Jika sebagian besar masyarakat Madina masih bias dalam menyikapi kata-kata Madina yang madani, jajaran Pemkab Madina sendiri tampaknya kini justru sudah memiliki strategi dan arah yang jelas dalam menentukan kebijakan pembangunan daerah ini. Dengan demikian, obsesi dan keinginan itu bisa diharapkan dapat dicapai dalam beberapa tahun ke depan.

Dalam rencana strategis, Pemkab Madina secara jelas merumuskan visi pembangunan kabupaten ini adalah bagaimana mewujudkan masyarakat yang maju, mandiri, sejahtera, dan berwawasan lingkungan.

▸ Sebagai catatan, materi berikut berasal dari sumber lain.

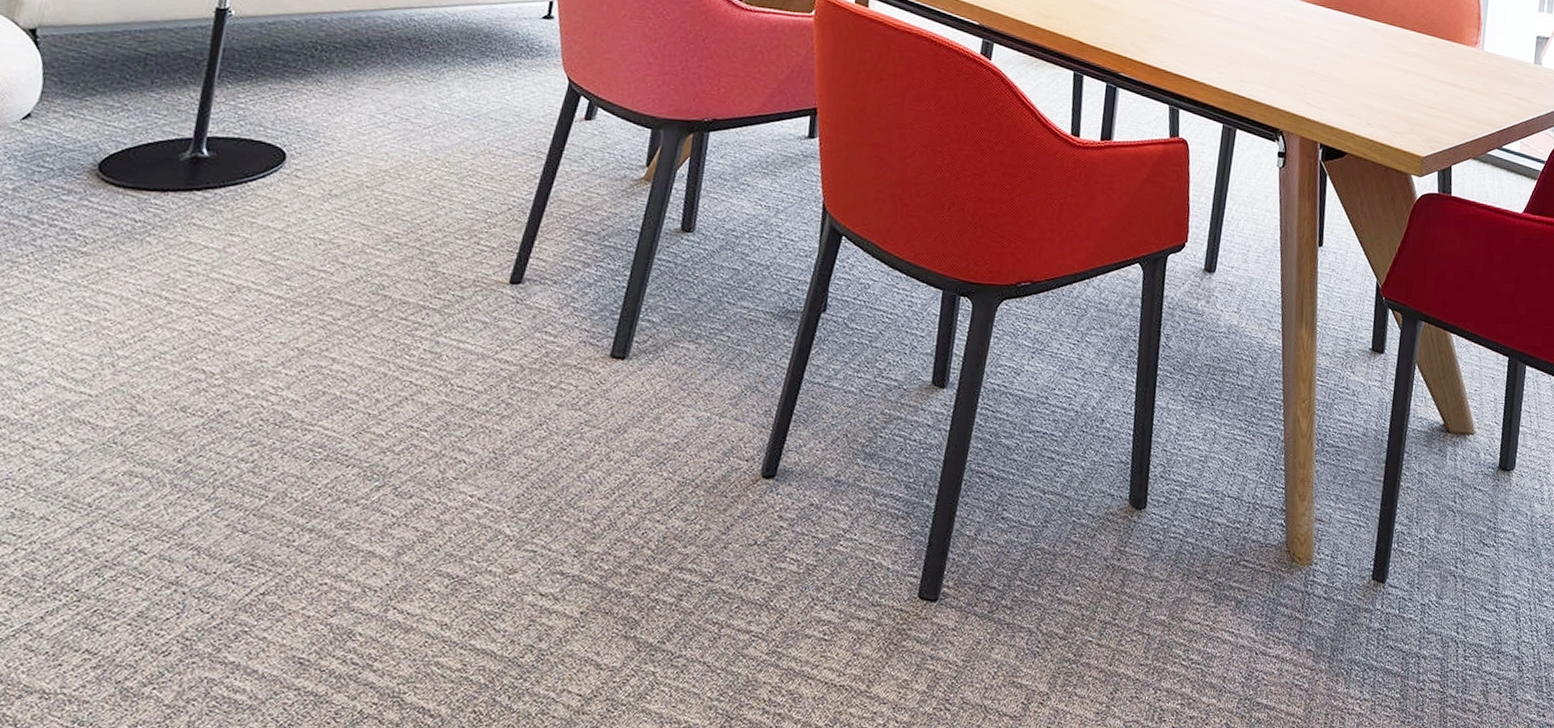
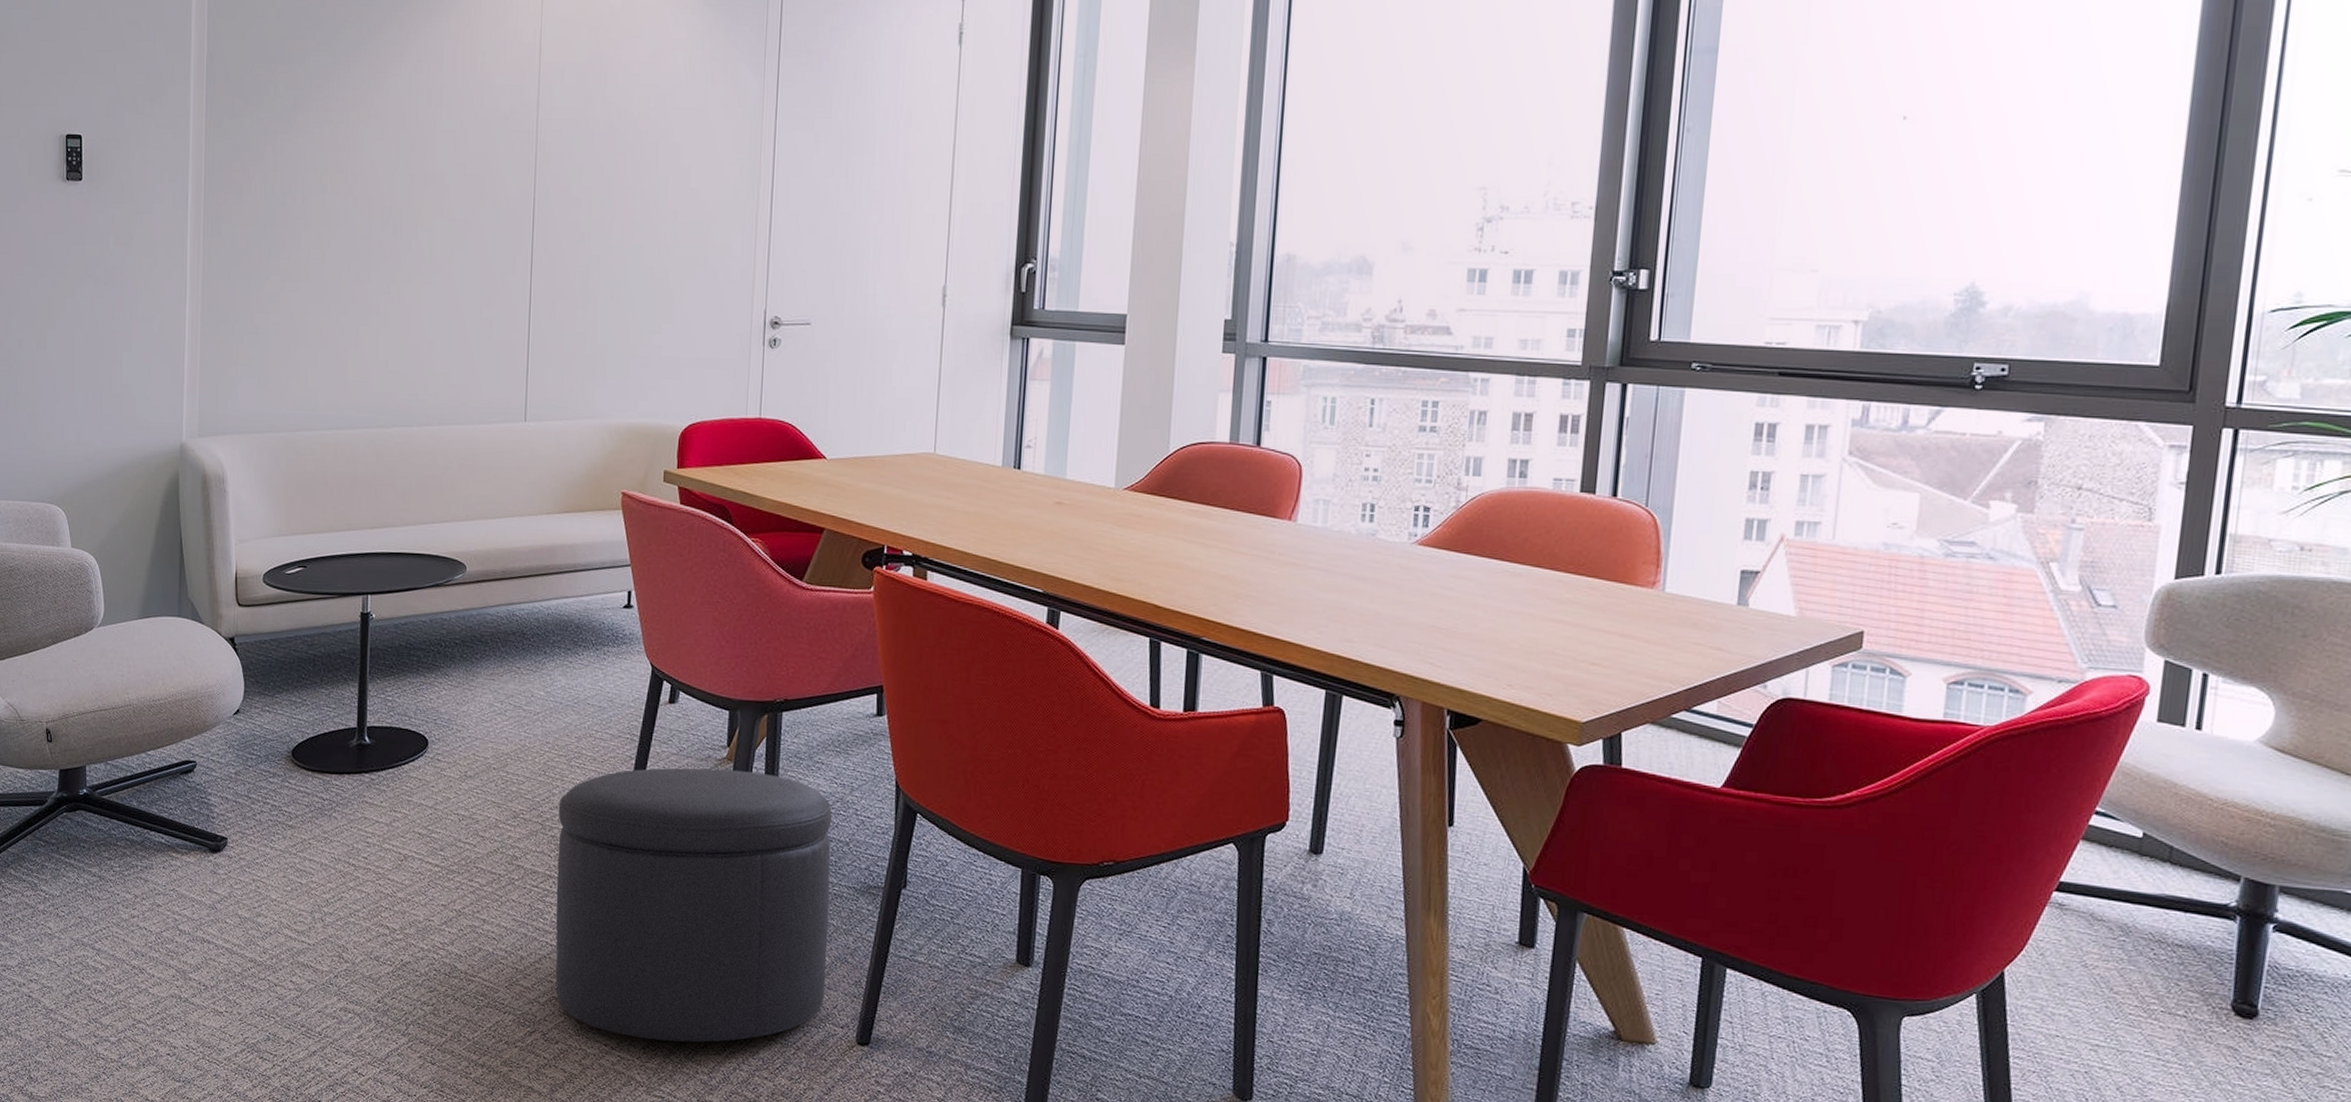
ottoman: none [416,188,754,488] -> present [555,767,832,1043]

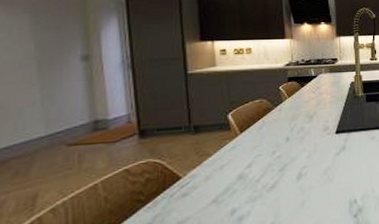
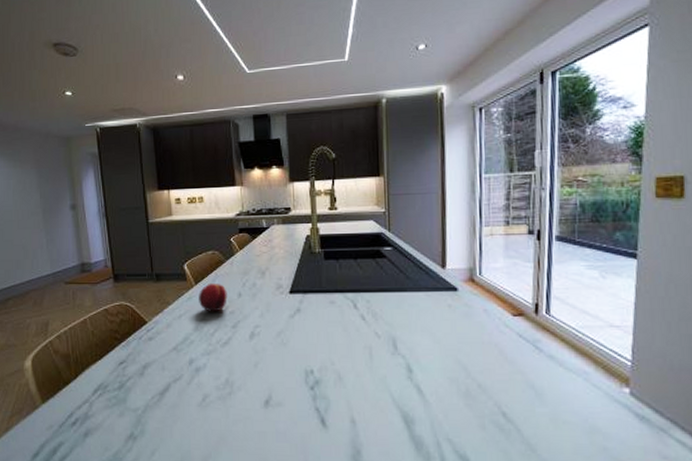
fruit: none [244,130,275,159] -> present [199,283,227,312]

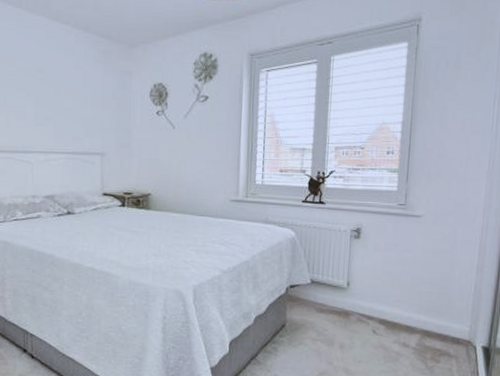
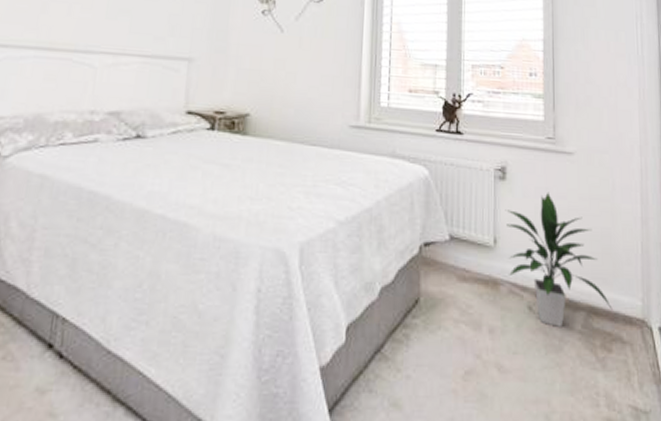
indoor plant: none [358,247,444,345] -> present [505,192,613,327]

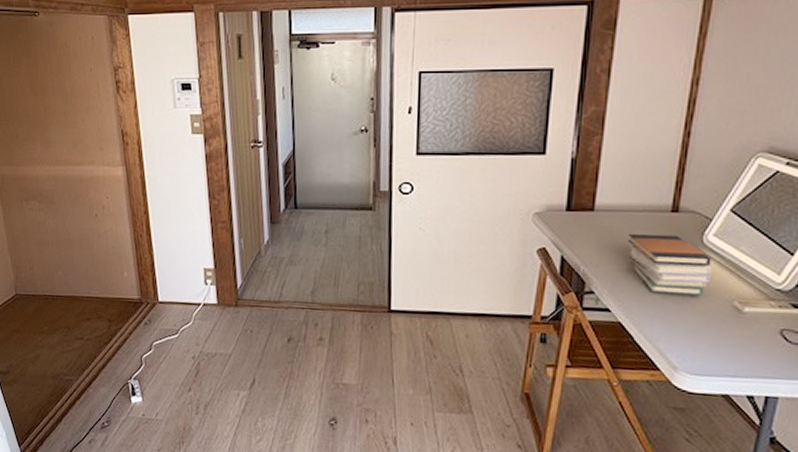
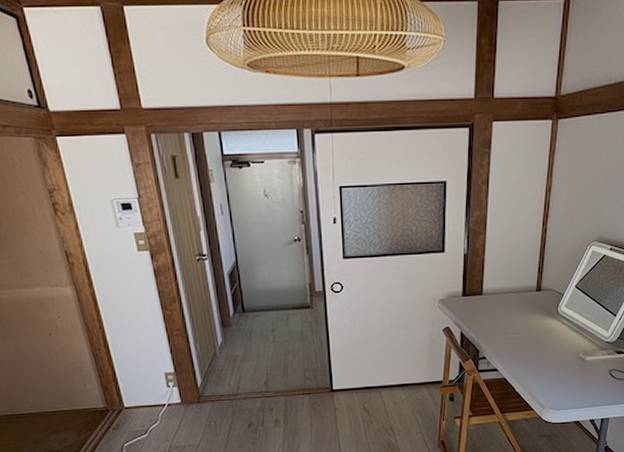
book stack: present [627,233,711,296] -> none [507,308,564,353]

Melalui visi tersebut, diharapkan lima tahun ke depan Madina sudah bisa sejajar dengan kabupaten lain di Sumatera Utara.

Target pertama agar bisa sejajar dengan kabupaten lain di Sumatera Utara, jelas sesuatu yang sangat wajar. Karena, Kabupaten Madina baru lahir pada tanggal 23 November 2003 seiring dengan disahkannya Undang-Undang Nomor 12 Tahun 1998 tentang pembentukan pemerintahan Kabupaten Mandailing Natal menjadi daerah otonom. Sebelumnya, daerah seluas 662.070 hektar dan berpenduduk sekitar 370.000 jiwa ini merupakan bagian dari Kabupaten Tapanuli Selatan.

"Hingga kini usia Kabupaten Madina masih balita, yakni baru empat tahun. Justru itu, sebagai kabupaten baru target pertama adalah bagaimana harus bisa berlari dan tumbuh cepat sehingga dapat sejajar dengan kabupaten lain di Provinsi Sumatera Utara," tegas mantan Bupati Madina, Amru Daulay.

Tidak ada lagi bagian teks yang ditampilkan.